Overall, the average literacy of college students is significantly higher than that of adults across the nation. Study leaders said that was encouraging but not surprising, given that the spectrum of adults includes those with much less education.”
The cliche, “no shit” comes to mind.
So we have to find silver linings in the fact that college students are able to READ better than most adults in a nation that has created policies to kick up the literacy level of EVERYBODY, not just children because it would seem that people can’t seem to…read. Even R. Kelly is admittedly a functional illiterate.
Functional illiteracy is like the new “passing”. Folks get by on other people’s assumption that they can read when in truth, even college students aren’t adept at anything past reading words on a page. Dammit, I used a college word again. Let me try to rewrite that sentence…
College students see words.
“The survey examined college students nearing the end of their degree programs.
The students did the worst on matters involving math, according to the study.
Almost 20 percent of students pursuing four-year degrees had only basic quantitative skills. For example, the students could not estimate if their car had enough gas to get to the service station. About 30 percent of two-year students had only basic math skills.”
Understandbly, math was the Achille’s heel for most people since generally, people suck ass at math. However, the fact that as many 20 percent of students may not be able to estimate if they had enough gas to get to the station is troubling, ESPECIALLY given that cars come with little lights nowadays that say, “Dumbass, go to the gas station.” I’m one of the people who will test my car to see how far I can go while the light is lit and the car is on E. However, I’m fully aware of what I’m doing…and further, doing it intentionally, knowing that my car might run out of gas on me.
Apparently, my thinking is not shared by a sizable percentage of college students. This is again…a damn shame. This didn’t say “able to calculate using the quadratic formula.” No, it says basic math skills which I can only assume means using fractions and moving a decimal a few places. For the college graduates out there, a fraction is the two numbers that have a line between them.

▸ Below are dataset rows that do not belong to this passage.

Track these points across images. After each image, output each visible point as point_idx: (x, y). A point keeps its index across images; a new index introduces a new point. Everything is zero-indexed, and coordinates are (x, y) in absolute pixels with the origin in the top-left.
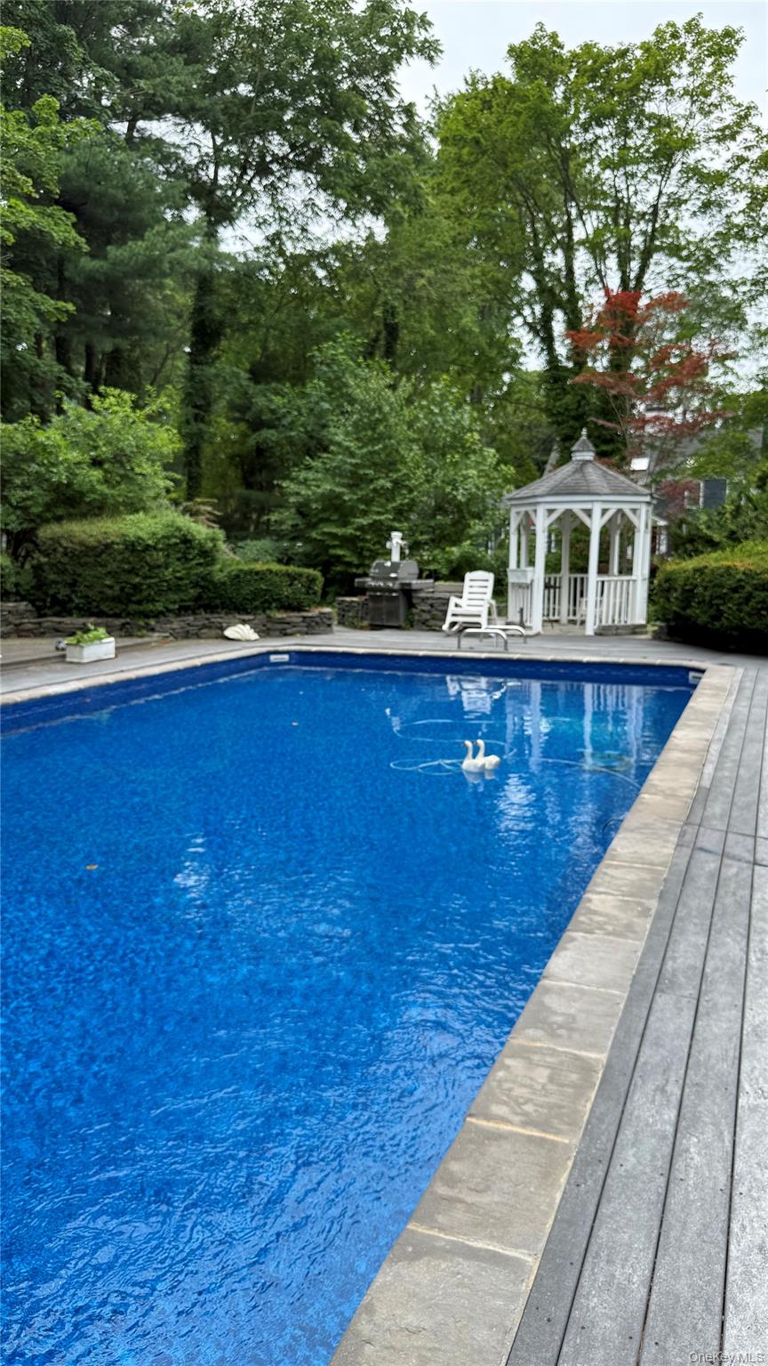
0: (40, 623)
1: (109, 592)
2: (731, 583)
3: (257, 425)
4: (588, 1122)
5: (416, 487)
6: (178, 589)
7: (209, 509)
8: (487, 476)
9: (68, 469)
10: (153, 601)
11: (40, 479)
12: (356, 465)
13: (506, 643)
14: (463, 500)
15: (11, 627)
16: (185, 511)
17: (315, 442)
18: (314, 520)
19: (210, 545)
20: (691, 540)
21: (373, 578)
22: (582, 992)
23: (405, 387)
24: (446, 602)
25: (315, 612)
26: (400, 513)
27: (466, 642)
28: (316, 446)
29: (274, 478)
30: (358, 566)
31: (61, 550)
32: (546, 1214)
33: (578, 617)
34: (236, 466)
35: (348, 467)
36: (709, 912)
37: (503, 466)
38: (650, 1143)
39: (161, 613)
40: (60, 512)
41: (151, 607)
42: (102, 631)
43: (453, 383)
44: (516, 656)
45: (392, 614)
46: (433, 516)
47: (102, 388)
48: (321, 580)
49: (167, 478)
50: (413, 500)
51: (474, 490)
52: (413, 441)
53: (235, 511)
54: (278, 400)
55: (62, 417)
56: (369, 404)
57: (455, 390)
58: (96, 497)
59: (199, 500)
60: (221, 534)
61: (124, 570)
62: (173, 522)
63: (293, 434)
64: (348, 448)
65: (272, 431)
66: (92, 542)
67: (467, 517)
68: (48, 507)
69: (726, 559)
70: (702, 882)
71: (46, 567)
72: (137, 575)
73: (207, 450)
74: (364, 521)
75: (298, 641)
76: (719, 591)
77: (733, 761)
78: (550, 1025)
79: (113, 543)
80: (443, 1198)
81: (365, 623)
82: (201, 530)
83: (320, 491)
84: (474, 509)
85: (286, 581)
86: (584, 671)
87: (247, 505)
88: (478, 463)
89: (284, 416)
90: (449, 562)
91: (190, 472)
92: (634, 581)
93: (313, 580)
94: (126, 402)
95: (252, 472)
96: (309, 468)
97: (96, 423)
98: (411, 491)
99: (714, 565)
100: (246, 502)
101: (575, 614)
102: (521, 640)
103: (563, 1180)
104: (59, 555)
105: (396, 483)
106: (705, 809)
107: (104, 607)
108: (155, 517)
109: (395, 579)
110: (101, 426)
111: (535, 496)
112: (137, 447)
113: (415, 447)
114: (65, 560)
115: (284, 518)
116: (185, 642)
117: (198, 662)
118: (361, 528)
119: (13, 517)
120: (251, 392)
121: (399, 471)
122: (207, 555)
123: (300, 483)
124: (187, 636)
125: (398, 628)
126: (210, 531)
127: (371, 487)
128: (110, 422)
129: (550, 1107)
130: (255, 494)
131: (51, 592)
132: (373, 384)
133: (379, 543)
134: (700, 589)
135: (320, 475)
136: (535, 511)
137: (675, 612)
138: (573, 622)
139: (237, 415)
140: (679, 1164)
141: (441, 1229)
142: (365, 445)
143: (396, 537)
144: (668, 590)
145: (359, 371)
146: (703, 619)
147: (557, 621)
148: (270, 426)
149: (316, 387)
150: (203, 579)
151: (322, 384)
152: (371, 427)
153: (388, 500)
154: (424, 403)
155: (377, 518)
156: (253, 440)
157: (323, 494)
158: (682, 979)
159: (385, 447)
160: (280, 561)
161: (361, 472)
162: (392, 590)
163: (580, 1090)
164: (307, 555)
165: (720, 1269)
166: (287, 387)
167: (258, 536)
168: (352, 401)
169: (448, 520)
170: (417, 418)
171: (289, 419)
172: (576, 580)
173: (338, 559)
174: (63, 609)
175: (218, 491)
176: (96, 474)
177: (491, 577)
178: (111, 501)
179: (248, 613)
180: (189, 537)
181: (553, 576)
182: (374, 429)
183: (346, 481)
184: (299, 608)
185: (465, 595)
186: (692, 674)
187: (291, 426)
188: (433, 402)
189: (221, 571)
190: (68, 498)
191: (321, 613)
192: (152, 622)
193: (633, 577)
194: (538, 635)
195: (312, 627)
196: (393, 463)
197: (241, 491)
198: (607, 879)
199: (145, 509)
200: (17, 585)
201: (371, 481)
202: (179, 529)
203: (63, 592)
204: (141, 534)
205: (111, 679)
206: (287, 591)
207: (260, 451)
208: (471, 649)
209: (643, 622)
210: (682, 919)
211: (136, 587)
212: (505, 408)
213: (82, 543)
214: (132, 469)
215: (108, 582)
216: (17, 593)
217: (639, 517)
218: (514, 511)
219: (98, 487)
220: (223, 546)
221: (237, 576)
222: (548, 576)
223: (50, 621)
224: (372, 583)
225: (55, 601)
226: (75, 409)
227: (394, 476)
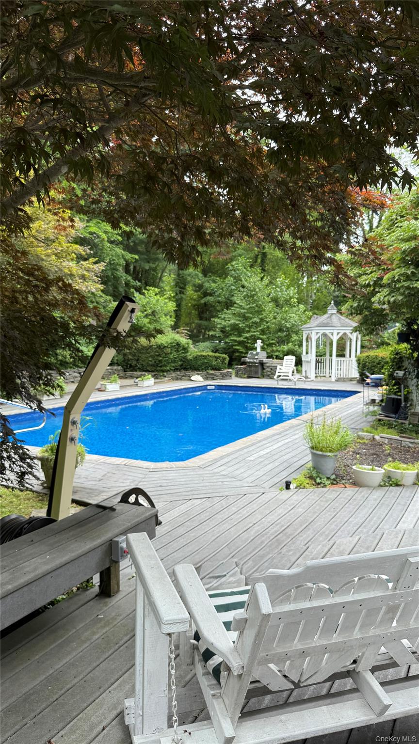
0: (126, 374)
1: (151, 363)
2: (377, 361)
3: (206, 294)
5: (269, 321)
6: (174, 362)
7: (186, 332)
8: (299, 316)
10: (166, 366)
12: (245, 312)
13: (295, 383)
14: (289, 326)
16: (177, 333)
17: (228, 302)
18: (227, 334)
19: (187, 346)
21: (249, 358)
23: (266, 281)
24: (276, 368)
25: (225, 371)
26: (263, 332)
27: (281, 382)
28: (229, 304)
29: (211, 317)
30: (244, 353)
34: (196, 310)
35: (241, 313)
37: (307, 312)
39: (168, 370)
41: (165, 368)
42: (150, 376)
43: (286, 278)
44: (298, 387)
45: (256, 372)
46: (277, 333)
47: (148, 287)
48: (228, 359)
49: (171, 320)
50: (268, 326)
51: (294, 322)
52: (268, 302)
53: (195, 329)
54: (214, 285)
56: (250, 288)
57: (287, 281)
58: (146, 328)
59: (181, 327)
60: (190, 342)
61: (156, 355)
62: (173, 337)
63: (220, 299)
64: (241, 306)
65: (211, 297)
67: (291, 333)
71: (128, 354)
72: (161, 357)
73: (184, 304)
74: (247, 335)
75: (218, 381)
76: (373, 364)
81: (246, 376)
82: (183, 340)
83: (230, 323)
84: (294, 330)
85: (214, 359)
87: (200, 326)
88: (296, 311)
89: (216, 291)
90: (283, 351)
91: (177, 316)
93: (224, 359)
94: (157, 293)
95: (202, 312)
96: (226, 313)
97: (146, 301)
98: (267, 323)
101: (331, 373)
102: (305, 382)
104: (133, 350)
105: (262, 320)
107: (149, 368)
108: (167, 336)
109: (257, 358)
110: (148, 302)
111: (312, 327)
112: (161, 310)
113: (269, 305)
114: (135, 351)
116: (177, 381)
117: (182, 387)
118: (246, 338)
120: (203, 281)
121: (262, 314)
123: (222, 319)
124: (177, 379)
125: (258, 378)
126: (187, 341)
127: (251, 321)
128: (151, 301)
130: (204, 323)
131: (130, 363)
132: (252, 280)
133: (253, 344)
134: (367, 364)
135: (230, 316)
136: (312, 333)
138: (330, 377)
139: (198, 290)
142: (249, 304)
143: (259, 342)
145: (247, 273)
148: (211, 295)
149: (230, 280)
150: (184, 358)
151: (232, 279)
152: (251, 297)
153: (258, 326)
154: (274, 287)
155: (253, 334)
156: (203, 301)
159: (257, 305)
160: (213, 351)
161: (247, 315)
162: (256, 363)
164: (224, 349)
166: (217, 279)
167: (204, 340)
168: (243, 286)
169: (283, 334)
170: (270, 293)
171: (218, 293)
173: (237, 351)
174: (133, 368)
175: (188, 323)
176: (146, 321)
177: (294, 358)
179: (200, 371)
180: (179, 343)
183: (240, 319)
184: (219, 370)
185: (284, 365)
187: (219, 296)
188: (278, 286)
189: (190, 355)
191: (228, 372)
192: (165, 374)
194: (313, 381)
195: (224, 376)
196: (261, 311)
197: (197, 320)
199: (163, 333)
200: (117, 360)
201: (251, 319)
202: (176, 340)
203: (134, 363)
204: (163, 342)
206: (214, 363)
207: (206, 305)
208: (283, 385)
211: (160, 361)
214: (159, 318)
215: (150, 359)
216: (117, 363)
217: (353, 335)
218: (304, 332)
219: (147, 325)
220: (191, 346)
221: (196, 357)
222: (317, 358)
223: (129, 373)
224: (248, 360)
225: (131, 366)
226: (139, 296)
227: (261, 317)
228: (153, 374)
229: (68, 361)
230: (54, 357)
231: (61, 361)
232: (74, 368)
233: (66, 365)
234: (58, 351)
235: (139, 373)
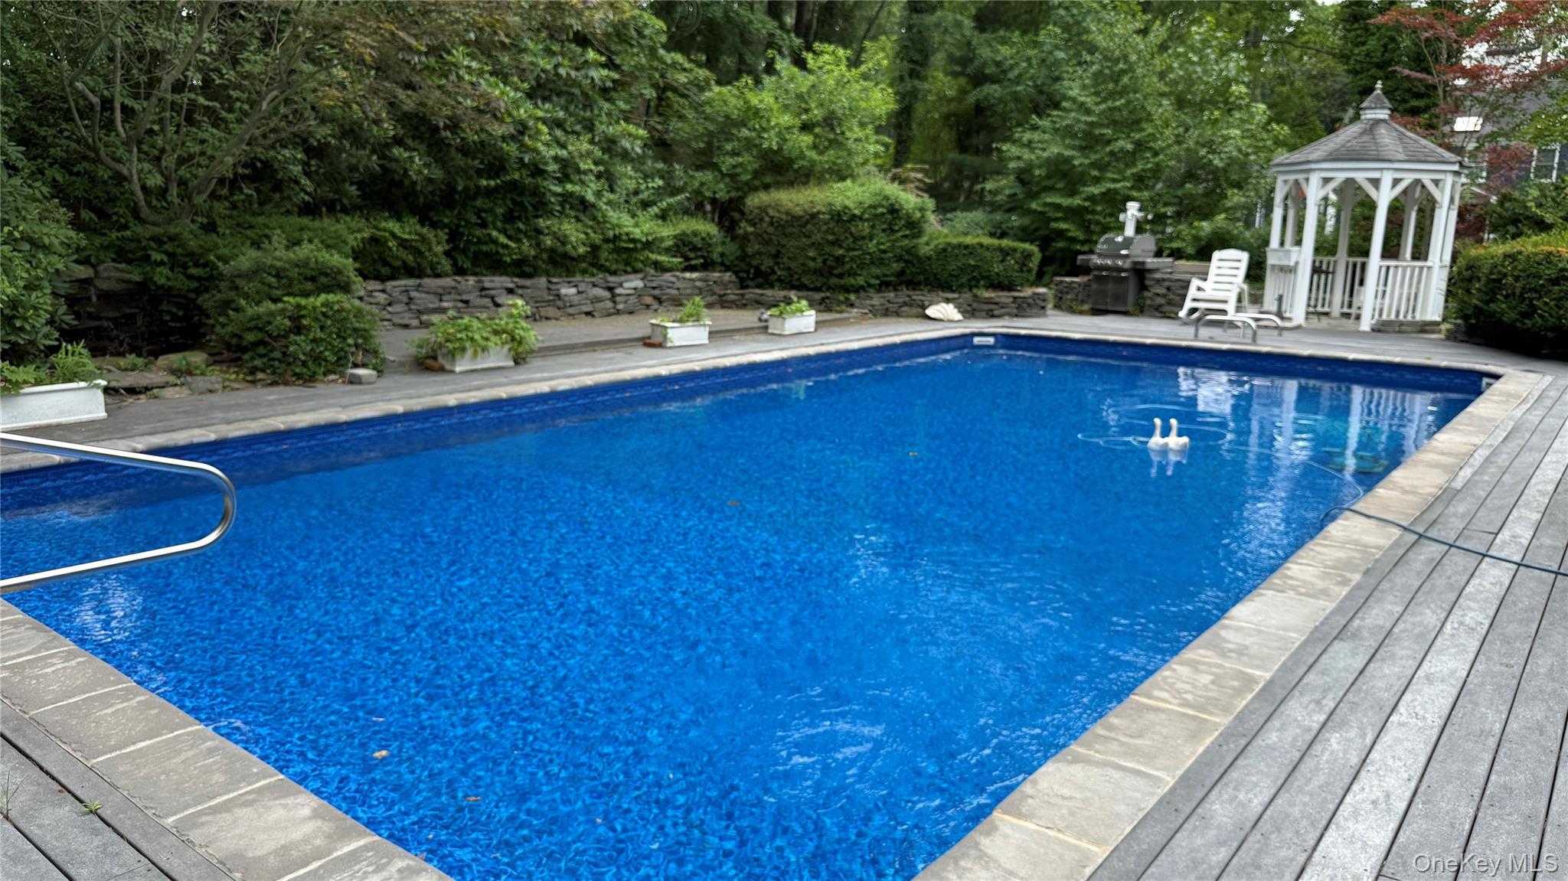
0: (743, 295)
1: (812, 264)
3: (979, 79)
4: (1241, 712)
5: (1163, 149)
6: (881, 262)
7: (920, 176)
8: (1253, 136)
9: (779, 134)
10: (856, 274)
11: (749, 145)
12: (1092, 124)
13: (1255, 333)
14: (1221, 165)
15: (715, 297)
16: (894, 179)
17: (1044, 97)
18: (1035, 189)
19: (918, 215)
20: (1515, 221)
21: (1100, 255)
22: (1260, 632)
23: (1159, 31)
24: (1186, 285)
25: (1028, 292)
26: (1140, 181)
27: (1205, 332)
28: (1046, 101)
29: (993, 141)
30: (1083, 243)
31: (767, 219)
32: (1189, 757)
33: (1353, 311)
34: (951, 127)
35: (1082, 126)
36: (1414, 589)
37: (1274, 126)
38: (1293, 731)
39: (862, 288)
40: (768, 179)
41: (852, 281)
42: (804, 303)
43: (1219, 25)
44: (1265, 349)
45: (1120, 298)
46: (1182, 184)
47: (817, 45)
48: (1038, 257)
49: (877, 142)
50: (1157, 164)
51: (1235, 153)
52: (1163, 95)
53: (945, 179)
54: (1005, 51)
55: (774, 78)
56: (1113, 52)
57: (1219, 34)
58: (805, 163)
59: (909, 166)
60: (930, 203)
61: (828, 242)
62: (881, 190)
63: (1019, 88)
64: (1083, 104)
65: (995, 87)
66: (798, 211)
67: (1225, 185)
68: (756, 174)
69: (1549, 244)
70: (1417, 565)
71: (751, 237)
72: (841, 247)
73: (920, 109)
74: (1095, 190)
75: (1006, 323)
76: (1534, 282)
77: (1499, 467)
78: (1222, 649)
79: (819, 212)
80: (1100, 736)
81: (1086, 307)
82: (909, 199)
83: (1045, 155)
84: (1234, 177)
85: (998, 256)
86: (1350, 371)
87: (960, 171)
88: (1243, 121)
89: (1012, 67)
90: (1197, 238)
91: (899, 135)
92: (1429, 268)
93: (1028, 256)
94: (840, 60)
95: (968, 134)
96: (1035, 128)
97: (810, 83)
98: (1156, 154)
99: (1530, 249)
100: (958, 169)
101: (1350, 306)
102: (1276, 332)
103: (1208, 741)
104: (765, 225)
105: (1139, 144)
106: (1447, 507)
107: (805, 280)
108: (862, 185)
109: (1127, 256)
110: (813, 86)
111: (1308, 162)
112: (850, 109)
113: (1165, 102)
114: (771, 230)
115: (999, 186)
116: (884, 320)
117: (897, 340)
118: (1092, 198)
119: (722, 186)
120: (974, 42)
121: (1143, 130)
122: (914, 227)
123: (1023, 146)
124: (886, 313)
125: (1125, 313)
126: (919, 200)
127: (1108, 149)
128: (824, 82)
129: (1209, 698)
130: (969, 159)
131: (755, 263)
132: (1119, 30)
133: (1111, 215)
134: (1510, 280)
135: (1047, 137)
136: (1307, 180)
137: (1476, 306)
138: (1347, 315)
139: (958, 69)
140: (1317, 748)
141: (1097, 751)
142: (1105, 100)
143: (1133, 209)
144: (1470, 280)
145: (1104, 14)
146: (1510, 316)
147: (1326, 314)
148: (993, 80)
149: (1050, 34)
150: (908, 252)
151: (1058, 31)
152: (1113, 79)
153: (1127, 165)
154: (1181, 50)
155: (1112, 186)
156: (971, 98)
157: (1049, 159)
158: (1365, 633)
159: (1129, 102)
160: (992, 235)
161: (1097, 132)
162: (1121, 270)
163: (1238, 692)
164: (1023, 229)
165: (1332, 807)
166: (1016, 36)
167: (969, 207)
168: (1092, 49)
169: (1201, 188)
170: (1170, 68)
171: (1016, 72)
172: (1355, 266)
173: (1061, 234)
174: (764, 279)
175: (928, 156)
176: (807, 139)
177: (1245, 256)
178: (818, 168)
179: (953, 291)
180: (897, 206)
181: (1325, 260)
182: (1116, 82)
183: (1077, 143)
184: (1010, 288)
185: (1211, 277)
186: (1485, 380)
187: (1018, 79)
188: (1192, 48)
189: (927, 244)
190: (776, 166)
191: (1035, 294)
192: (852, 297)
193: (1429, 263)
194: (1299, 327)
195: (1023, 308)
196: (1138, 122)
197: (954, 155)
198: (1312, 553)
199: (853, 177)
200: (722, 255)
201: (1109, 142)
202: (887, 198)
203: (767, 263)
204: (848, 203)
205: (812, 351)
206: (997, 268)
207: (979, 109)
208: (1211, 339)
209: (1438, 319)
210: (1382, 591)
211: (839, 260)
212: (1286, 53)
213: (788, 213)
214: (843, 133)
215: (811, 254)
216: (723, 264)
217: (1442, 191)
218: (1280, 179)
219: (807, 153)
220: (932, 217)
221: (945, 250)
222: (1319, 258)
223: (753, 293)
224: (1099, 262)
225: (758, 272)
226: (787, 69)
227: (1137, 136)
228: (818, 296)
229: (573, 254)
230: (529, 238)
231: (552, 250)
232: (593, 275)
233: (568, 263)
234: (542, 223)
235: (779, 293)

I’m aware that this study was done with a sample of nearly 2,000 when the population of graduating students at large probably numbers in the hundreds of thousands (I could be very optimistic in that assumption), however, there is some truth in these numbers. I’m often surprised when I come across college graduates who seem to be intuitively challenged and apparently I’m wrong for that.
I apologize.
You can’t read (or count or determine a tip for a waiter or determine a pun in a sentence or are able to analyze a sentence or point out a predicate or, well you get the picture). And it’s okay…
…apparently it’s the American way.
I’ve made many distinctions in my day, call me an elitist, feel free (it’s been done before), about people who seem to know shit versus people who are smart. And believe you me, there is a difference. This study just furthers that idea since I assume that to make it thru 4 years you have to at least know something…that does not mean however, that you are smart. It also lends validation to the common saying…
…some of the dumbest people we all know, are indeed, in college.